Todavia, ao longo dos ensaios, ele parece renunciar sua própria crença. “Perversamente, a suposta natureza democrática da praga se mostra supervalorizada”, ele escreve ao abordar a desigualdade na mortalidade nos Estados Unidos.

Em outro, “Desdém como um vírus” (o vírus do desdém), ela destaca a distinção entre os poderosos e os inúteis. “Diante do desdém, você é algo menos do que uma pessoa inteira, não exatamente um cidadão. Digamos 3 quintos disso. Você é um estatístico. Uma perda calculada. ”

Em outubro de 2021, é impossível reler “Intimações” sem olhar para o Brasil, numa época em que aparecem sinais de uma volta a alguma normalidade. A iniciar pela falta de humildade do presidente, que chamou a Covid-19 de “gripezinha” e não se vacinou, pois seu “índice de anticorpos está lá em cima”.

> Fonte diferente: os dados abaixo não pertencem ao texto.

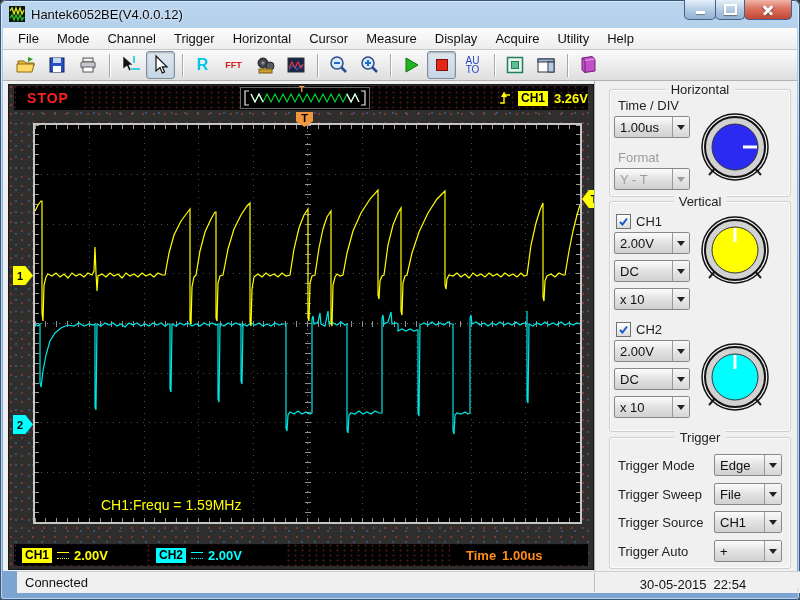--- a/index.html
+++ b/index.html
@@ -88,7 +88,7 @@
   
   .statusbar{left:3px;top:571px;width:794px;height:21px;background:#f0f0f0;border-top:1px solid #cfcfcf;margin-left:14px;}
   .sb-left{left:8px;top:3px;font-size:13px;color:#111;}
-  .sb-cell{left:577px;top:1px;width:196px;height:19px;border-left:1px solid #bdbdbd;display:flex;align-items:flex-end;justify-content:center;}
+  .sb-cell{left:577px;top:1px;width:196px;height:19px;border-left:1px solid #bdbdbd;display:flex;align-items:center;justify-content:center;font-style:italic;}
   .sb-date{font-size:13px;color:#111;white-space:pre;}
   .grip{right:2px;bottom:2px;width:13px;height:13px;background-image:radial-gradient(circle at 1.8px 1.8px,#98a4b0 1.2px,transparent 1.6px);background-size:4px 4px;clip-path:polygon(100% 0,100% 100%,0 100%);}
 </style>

Temos quase 600.000 mortos e repetidamente provamos que não há quase nada de democrático na crise brasileira. Em território nacional, a letalidade era maior entre os não brancos e os de menor escolaridade, muitos não podiam praticar o distanciamento social e a fome disparou. Agora, a projeção é de que as consequências econômicas e sociais sejam duradouras – o desemprego, por exemplo, sozinho deve retornar aos níveis anteriores à crise em 2023.

E este relatório Folha lembre-se que o cenário anterior não era mais motivo de comemoração: o índice de miséria aumentou desde 2015 – 27,4 milhões vivem hoje com menos de R $ 261 por mês.
Smith relata que em 1945, no final da Segunda Guerra Mundial, ninguém queria voltar à velha vida, exceto para ressuscitar os mortos: “O desastre exigia um novo amanhecer. E sozinho uma nova forma de pensar pode levar a isso ”.

Em 2021, uma melhora real pós-pandêmica ainda exigirá uma postura radicalmente diferente da que foi vista em Brasília até agora.